Meetings » 14th CTUG Meeting » Abstracts

CT AEC techniques in PET/CT scanning

G Iball1, D Tout2 and H Williams2

1Leeds Teaching Hospitals NHS Trust,
2Central Manchester Hospitals NHS Foundation Trust


Background: Modern PET/CT scanners include 64 slice CT systems which are equivalent to the diagnostic CT scanners offered by the major CT manufacturers. As such, tube current modulation systems are now used for the vast majority of PET/CT scans that are performed on such systems. The quality of CT images produced by the scanner, and therefore the doses delivered vary according to whether the CT images are used for attenuation correction only, attenuation correction and localisation or for full diagnostic purposes.

In order to compare the tube current modulation techniques of the three major PET/CT manufacturers a collaborative study of patient doses and image quality was undertaken.

Method: Routine patient dose audits for standard sized patients (60-80kg) were undertaken for "eyes-thighs" scans on current PET/CT scanners from three manufacturers. The three scanners involved were: GE Discovery 690, Philips Gemini TF and Siemens Biograph mCT. The patient weight range was subsequently extended so that the full range of patient weights was covered and the patient sample size was thus increased up to 70-100 patients per system

In order to compare the effect of the tube current modulation systems on patient doses, dose information was recorded from scanner workstations, PACS and directly from DICOM headers for 70-100 patients of all sizes. The following information was recorded for each patient: weight, age, gender, average CTDIvol, DLP, average mA (where available) and scan length. In addition to these parameters a measurement of patient size was obtained by measuring the AP and lateral dimensions of the patient on an image at the middle of the liver.

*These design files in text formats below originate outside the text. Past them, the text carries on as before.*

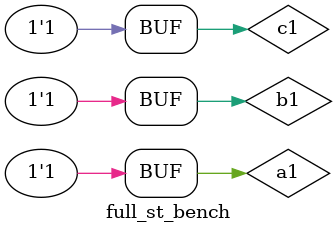
<source format=v>
module full_st_bench();
	reg a1;
	reg b1;
	reg c1;
	wire y1;
	wire x1;
	full_be dUT_1(.a(a1),.b(b1),.c(c1),.y(y1),.x(x1));
	initial
	begin
		a1=1'b0;b1=1'b0;c1=1'b0;
	#100	a1=1'b0;b1=1'b0;c1=1'b1;
	#100	a1=1'b0;b1=1'b1;c1=1'b0;
	#100	a1=1'b0;b1=1'b1;c1=1'b1;
	#100	a1=1'b1;b1=1'b0;c1=1'b0;
	#100	a1=1'b1;b1=1'b0;c1=1'b1;
	#100	a1=1'b1;b1=1'b1;c1=1'b0;
	#100	a1=1'b1;b1=1'b1;c1=1'b1;
	end
endmodule
</source>
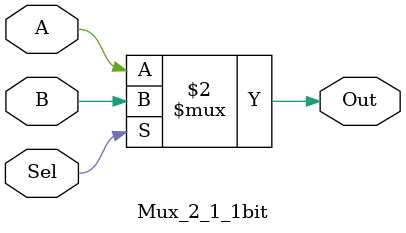
<source format=v>
`timescale 1ns / 1ps
module Mux_2_1_1bit(
	input A,
	input B,
	input Sel,
	output Out
    );
	 
	 assign Out = (Sel==0)?{A}:{B};

endmodule

</source>
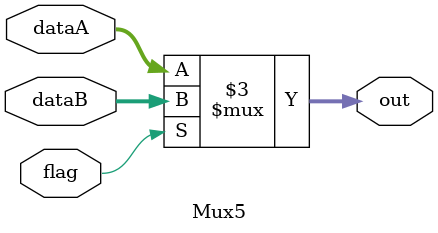
<source format=v>
module Mux5(flag, dataA, dataB, out);

	input flag;
	input[4:0] dataA, dataB;
	output reg[4:0] out;
	
	always@(*)
	begin
		if(flag)
				out = dataB;
		else
				out = dataA;
	end
			
endmodule 
</source>
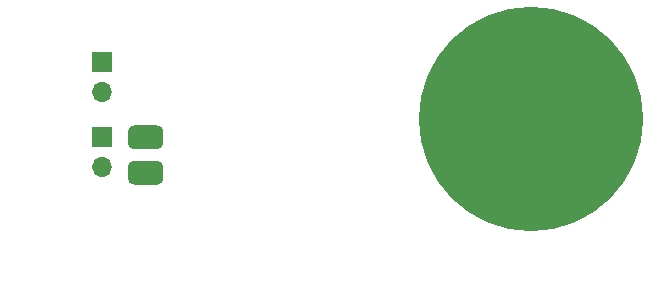
<source format=gbr>
%TF.GenerationSoftware,KiCad,Pcbnew,5.1.9*%
%TF.CreationDate,2021-05-01T17:54:34+02:00*%
%TF.ProjectId,LiPo_Circuit,4c69506f-5f43-4697-9263-7569742e6b69,rev?*%
%TF.SameCoordinates,Original*%
%TF.FileFunction,Soldermask,Bot*%
%TF.FilePolarity,Negative*%
%FSLAX46Y46*%
G04 Gerber Fmt 4.6, Leading zero omitted, Abs format (unit mm)*
G04 Created by KiCad (PCBNEW 5.1.9) date 2021-05-01 17:54:34*
%MOMM*%
%LPD*%
G01*
G04 APERTURE LIST*
%ADD10C,19.000000*%
%ADD11R,1.700000X1.700000*%
%ADD12O,1.700000X1.700000*%
G04 APERTURE END LIST*
D10*
%TO.C,BatDummy1*%
X156083000Y-118999000D03*
%TD*%
%TO.C,BT1*%
G36*
G01*
X121944000Y-124023000D02*
X121944000Y-123023000D01*
G75*
G02*
X122444000Y-122523000I500000J0D01*
G01*
X124444000Y-122523000D01*
G75*
G02*
X124944000Y-123023000I0J-500000D01*
G01*
X124944000Y-124023000D01*
G75*
G02*
X124444000Y-124523000I-500000J0D01*
G01*
X122444000Y-124523000D01*
G75*
G02*
X121944000Y-124023000I0J500000D01*
G01*
G37*
G36*
G01*
X121944000Y-121023000D02*
X121944000Y-120023000D01*
G75*
G02*
X122444000Y-119523000I500000J0D01*
G01*
X124444000Y-119523000D01*
G75*
G02*
X124944000Y-120023000I0J-500000D01*
G01*
X124944000Y-121023000D01*
G75*
G02*
X124444000Y-121523000I-500000J0D01*
G01*
X122444000Y-121523000D01*
G75*
G02*
X121944000Y-121023000I0J500000D01*
G01*
G37*
%TD*%
D11*
%TO.C,J_Bat_Cur1*%
X119761000Y-120523000D03*
D12*
X119761000Y-123063000D03*
%TD*%
D11*
%TO.C,J_ChgIn1*%
X119761000Y-114173000D03*
D12*
X119761000Y-116713000D03*
%TD*%
M02*

</source>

In order to compare the effect of the tube current modulation system on image quality the standard deviation of the CT number in the liver was measured on the same image that was used for the patient size measurement. The mA that was used to create this image was also recorded.

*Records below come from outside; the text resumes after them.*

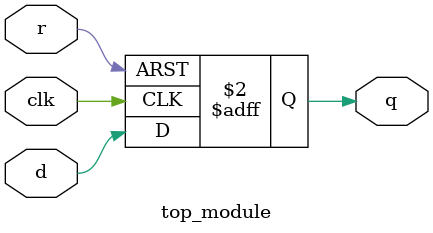
<source format=sv>
module top_module (
  input clk,
  input d,
  input r,
  output logic q
);

  always_ff @(posedge clk or posedge r) begin
    if (r) begin
      q <= 0;
    end else begin
      q <= d;
    end
  end

endmodule

</source>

An additional, direct, comparison of the AEC systems was made by scanning the same RANDO phantom on all three systems and reading out the mA profile along the patient with the AEC systems activated.

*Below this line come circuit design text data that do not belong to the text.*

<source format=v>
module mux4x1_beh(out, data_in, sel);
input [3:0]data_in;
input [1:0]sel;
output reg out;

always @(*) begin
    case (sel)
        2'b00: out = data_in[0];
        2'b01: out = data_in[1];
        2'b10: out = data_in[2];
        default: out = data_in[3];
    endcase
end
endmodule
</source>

Results: For all three systems patient dose showed a stronger correlation with patient weight than with patient size. The variation in dose with patient weight was very different for the three manufacturers with the GE system showing the largest variation and the Philips system the least - the Siemens system laid between the other two. In terms of image quality the GE system delivered approximately constant image noise for all patient sizes whereas for the Philips and Siemens system the image noise was lowest for small patients and increased with increasing patient size. The combination of these results demonstrates the major differences in the way that the AEC systems function. The mA profiles that were obtained on the RANDO phantom further demonstrated these significant differences.

Conclusions: The CT AEC systems from the three major PET/CT manufacturers yield significantly different tube current modulation patterns and as such deliver different DLPs, organ and effective doses as well as delivering different levels of image quality across the range of patient weights. Users should be aware of how their system works and of steps that could be taken to optimise imaging protocols on all three systems.